DATE: Thu, Jan 19, 2017
TIME: 1 pm
PLACE: SITE 5084
TITLE: Enhancing and Combining Sequential and Tree LSTM for Natural Language Inference
PRESENTERS: Qian Chen (1) and Xiaodan Zhu (2)
(1) University of Science and Technology of China, (2) NRC
ABSTRACT:

Reasoning and inference are central to human and artificial intelligence. Modeling inference in human language is notoriously challenging but is a fundamental problem in natural language understanding and many applications. In this paper, we present a new state-of-the-art result, achieving the accuracy of 88.3% on the Stanford Natural Language Inference dataset. This result is achieved first through our enhanced sequential encoding model, which outperforms the previous best model that employs more complicated network architectures.

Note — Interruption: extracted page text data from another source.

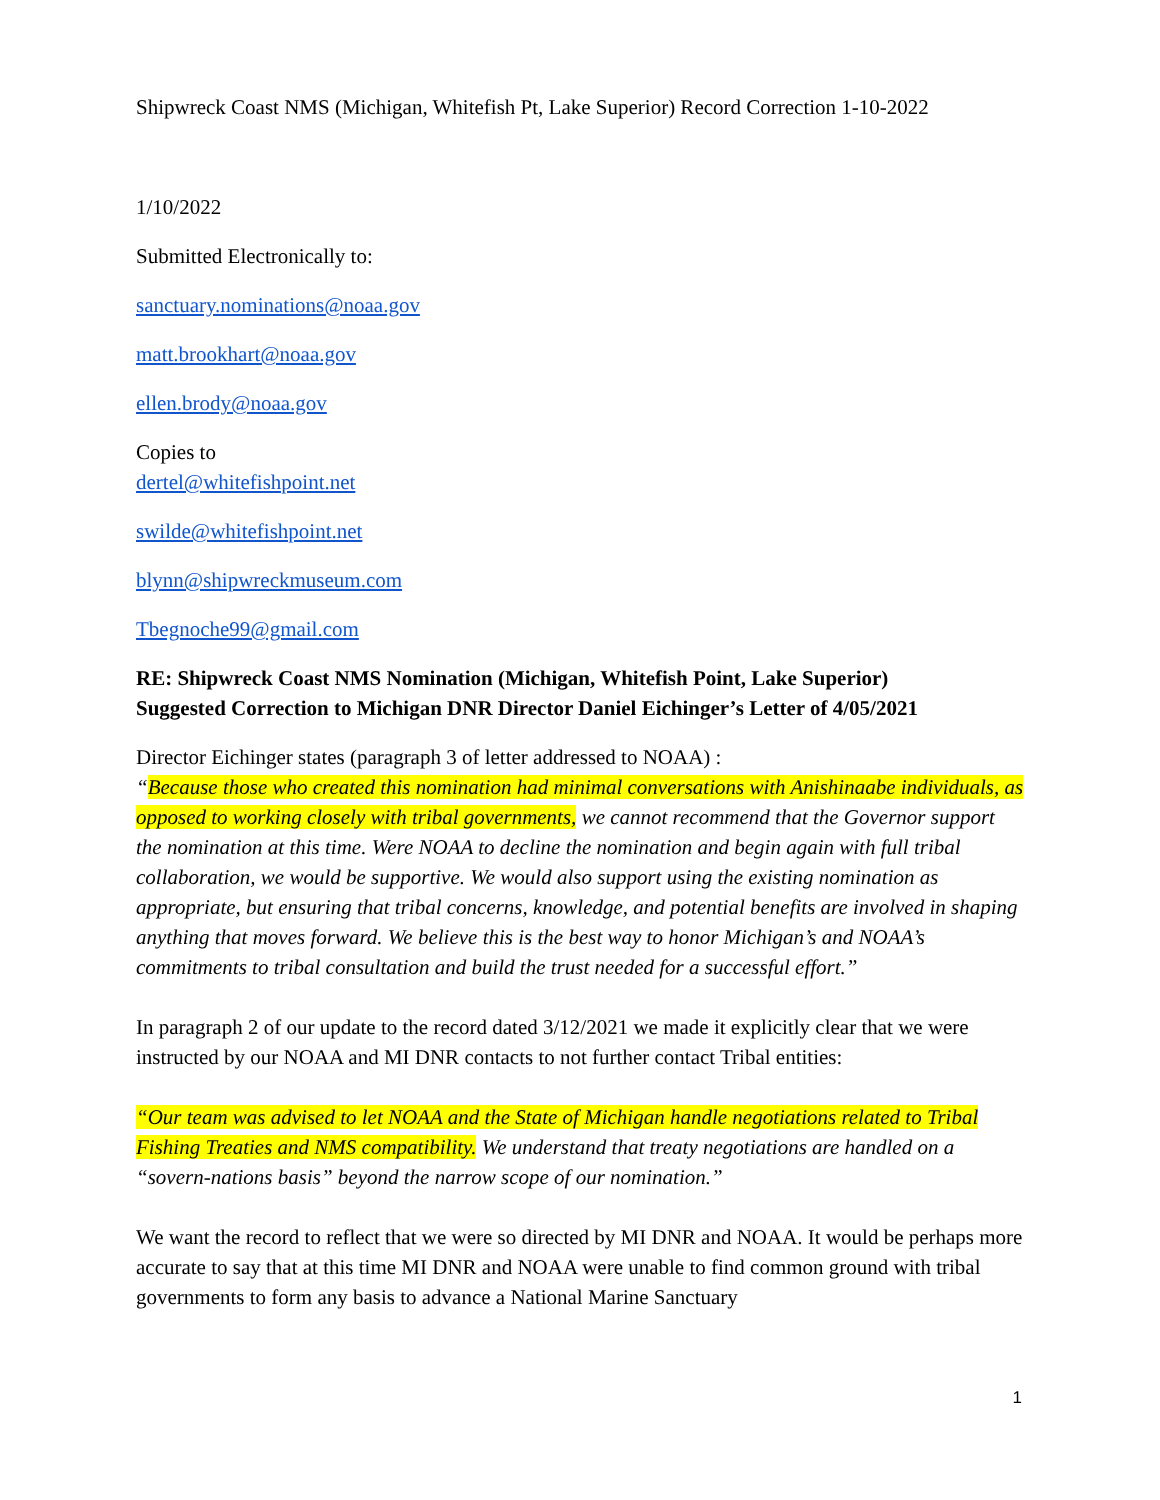Shipwreck Coast NMS (Michigan, Whitefish Pt, Lake Superior) Record Correction 1-10-2022
1/10/2022
Submitted Electronically to:
sanctuary.nominations@noaa.gov
matt.brookhart@noaa.gov
ellen.brody@noaa.gov
Copies to
dertel@whitefishpoint.net
swilde@whitefishpoint.net
blynn@shipwreckmuseum.com
Tbegnoche99@gmail.com
RE: Shipwreck Coast NMS Nomination (Michigan, Whitefish Point, Lake Superior)
Suggested Correction to Michigan DNR Director Daniel Eichinger’s Letter of 4/05/2021
Director Eichinger states (paragraph 3 of letter addressed to NOAA) :
“Because those who created this nomination had minimal conversations with Anishinaabe individuals, as opposed to working closely with tribal governments, we cannot recommend that the Governor support the nomination at this time. Were NOAA to decline the nomination and begin again with full tribal collaboration, we would be supportive. We would also support using the existing nomination as appropriate, but ensuring that tribal concerns, knowledge, and potential benefits are involved in shaping anything that moves forward. We believe this is the best way to honor Michigan’s and NOAA’s commitments to tribal consultation and build the trust needed for a successful effort.”
In paragraph 2 of our update to the record dated 3/12/2021 we made it explicitly clear that we were instructed by our NOAA and MI DNR contacts to not further contact Tribal entities:
“Our team was advised to let NOAA and the State of Michigan handle negotiations related to Tribal Fishing Treaties and NMS compatibility. We understand that treaty negotiations are handled on a “sovern-nations basis” beyond the narrow scope of our nomination.”
We want the record to reflect that we were so directed by MI DNR and NOAA. It would be perhaps more accurate to say that at this time MI DNR and NOAA were unable to find common ground with tribal governments to form any basis to advance a National Marine Sanctuary
1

We further show that by explicitly considering recursive architectures, we achieve additional improvement. Particularly, incorporating syntactic parse information contributes to our best result; it improves the performance even when the parse information is added to an already very strong system.

Bios:
Qian Chen is a visiting PhD student working with Prof. Diana Inkpen and Xiaodan Zhu at EECS, University of Ottawa. Qian's research interests include natural language processing, speech synthesis, and machine learning. Qian is from the University of Science and Technology of China.
Xiaodan Zhu is a Research Officer of National Research Council Canada and an adjunct professor of EECS at the University of Ottawa. His research interests include natural language processing, spoken language processing, and machine learning.